John Lennon on his first acid trip


#1

Originally published at: http://boingboing.net/2016/08/26/john-lennon-on-his-first-acid.html


#2
In 1965, John Lennon, George Harrison, Cynthia Lennon, and Pattie Boyd were having dinner at a dentist friend's house. The dentist put LSD in their coffee without telling them first.
God damned fuckin' dentists!

#3

I wish my dentist would do stuff like give me trips: mine just does horrible stuff like drill holes in my teeth.

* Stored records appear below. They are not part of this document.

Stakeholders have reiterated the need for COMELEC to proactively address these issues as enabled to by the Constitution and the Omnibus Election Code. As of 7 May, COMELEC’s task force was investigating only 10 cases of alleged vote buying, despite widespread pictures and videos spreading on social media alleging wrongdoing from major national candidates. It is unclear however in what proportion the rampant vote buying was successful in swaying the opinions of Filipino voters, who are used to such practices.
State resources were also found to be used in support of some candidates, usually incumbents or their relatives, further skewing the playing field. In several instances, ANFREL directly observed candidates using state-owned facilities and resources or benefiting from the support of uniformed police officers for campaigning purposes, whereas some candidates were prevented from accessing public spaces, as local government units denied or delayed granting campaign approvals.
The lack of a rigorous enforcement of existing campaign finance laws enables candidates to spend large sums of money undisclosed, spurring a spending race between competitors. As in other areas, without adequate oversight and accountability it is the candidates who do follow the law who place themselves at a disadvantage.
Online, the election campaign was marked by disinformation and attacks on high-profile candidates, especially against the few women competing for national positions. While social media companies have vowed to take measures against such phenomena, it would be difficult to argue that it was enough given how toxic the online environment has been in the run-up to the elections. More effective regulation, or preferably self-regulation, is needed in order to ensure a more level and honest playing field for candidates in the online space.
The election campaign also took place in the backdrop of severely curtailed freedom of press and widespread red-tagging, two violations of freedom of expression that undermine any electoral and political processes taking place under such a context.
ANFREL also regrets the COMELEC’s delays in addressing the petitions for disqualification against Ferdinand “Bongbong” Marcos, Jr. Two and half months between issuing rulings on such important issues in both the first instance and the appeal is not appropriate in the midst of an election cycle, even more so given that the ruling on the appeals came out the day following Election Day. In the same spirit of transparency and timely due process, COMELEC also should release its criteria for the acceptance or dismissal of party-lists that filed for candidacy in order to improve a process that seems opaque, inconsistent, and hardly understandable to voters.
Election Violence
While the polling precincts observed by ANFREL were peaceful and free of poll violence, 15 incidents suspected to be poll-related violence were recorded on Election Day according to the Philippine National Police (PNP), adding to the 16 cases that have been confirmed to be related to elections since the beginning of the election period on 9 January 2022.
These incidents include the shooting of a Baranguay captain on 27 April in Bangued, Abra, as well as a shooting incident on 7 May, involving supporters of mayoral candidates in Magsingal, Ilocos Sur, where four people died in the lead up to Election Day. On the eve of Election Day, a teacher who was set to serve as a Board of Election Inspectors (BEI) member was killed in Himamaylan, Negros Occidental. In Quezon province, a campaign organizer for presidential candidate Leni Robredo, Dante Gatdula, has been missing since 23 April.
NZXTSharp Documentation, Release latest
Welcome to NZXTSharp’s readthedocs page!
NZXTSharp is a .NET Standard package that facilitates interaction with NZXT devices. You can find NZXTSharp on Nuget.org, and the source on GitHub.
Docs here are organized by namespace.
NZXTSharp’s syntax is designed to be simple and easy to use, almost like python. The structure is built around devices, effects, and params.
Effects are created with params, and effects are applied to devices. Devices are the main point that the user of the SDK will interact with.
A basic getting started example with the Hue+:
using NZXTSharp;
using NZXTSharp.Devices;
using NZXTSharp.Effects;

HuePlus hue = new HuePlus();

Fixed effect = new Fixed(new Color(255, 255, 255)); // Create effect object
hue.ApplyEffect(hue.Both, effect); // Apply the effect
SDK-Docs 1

Which is like a bad trip brother.


#4

You’re a rabid anti-dentite! Oh, it starts with a few jokes and some slurs. “Hey, denty!” Next thing you know you’re saying they should have their own schools.


#5

Look, I don’t want them hanging around my kids. We’re a gastroenterology family and we always will be! I don’t need them moving in to my neighborhood and marginally changing it’s real estate values! Down with Dentrification!


#6

My dentist has totally ruined the potential for recreational nitrous use for me; I get paranoid and expect people to stick metal things in my mouth. (OTOH, my nitrous trips at the dentist tend to consist of falling asleep after some initial confusion and a few interruptions of “turn your head the other way”.)


#7

A friend of mine gets migraines, but isn’t interested in trying low-dose LSD to see if it helps. Her one experience with the stuff was getting dosed back in the 70s, which was an 18-hour bad trip (probably 500mcg, and she probably weighed 100 pounds back then.)


#8

Do dentists still use nitrous oxide? Mine talks about it as if it was something the Victorians did before quick acting, quick finish anaesthetics.


#9

A destist I went to in 2012 to fix a broken tooth had it available. This was the first and only time I have used it. It was wonderful.

Everything horrible that was happening in my mouth — all the drilling, injections and so forth — seemed to be happening many feet away. It all seemed like a dream.

The piped-in music seemed to be an unending loop of some musical phrase from an 80s song I couldn’t quite remember. I had the pleasant sensation of falling through an infinite void, which I hadn’t experienced since I was a child.

And when it was over, the gas was turned off and I left with a great feeling of calm.

In short, you should ask for it.


#10

What if your dentist gets a little high from your exhalations while he’s working?


#11

Didn’t seem to bother him.

(Actually, it was a her)


#12

I’d been having balloons and bulbs of nitrous at raves for a few years when a friend turned up to a party with a 9lb tank and a scuba regulator. It was the only time I’ve ever given it a really good go, and it was much more psychedelic and dissassociative (like K) than I expected.

The most disconcerting part was the come down. Not bad, just a Groundhog Day-like experience of thinking “wow, I’m straight now, that was weird”, before thinking ten minutes later, "oh wait, NOW I’m straight… "

The best way to have nitrous is just a balloon when you’re on acid. It’s like hitting the teleport button.


#13

Wow, that article is good reading.

I’ve taken LSD many a time, but I have decided that I would prefer future partners of mine to have tried it at least once, to avoid the different outlook schism that Lennon and McCartney experienced.


#14

The Beatles did their best work on acid. Steve Jobs had his greatest insights on acid. Watson and Crick discovered the shape of DNA on acid. Why the hell can’t I buy it at CVS?


#15

Have you been smoking dope?


#16

God, I wish.


#17

Insert joke here with punchline "transcend dental medication."
Too lazy to type it all out, it’s been a long day for me.


#18

Can I point out that George is driving his car on the wrong side.


#19

This topic was automatically closed after 5 days. New replies are no longer allowed.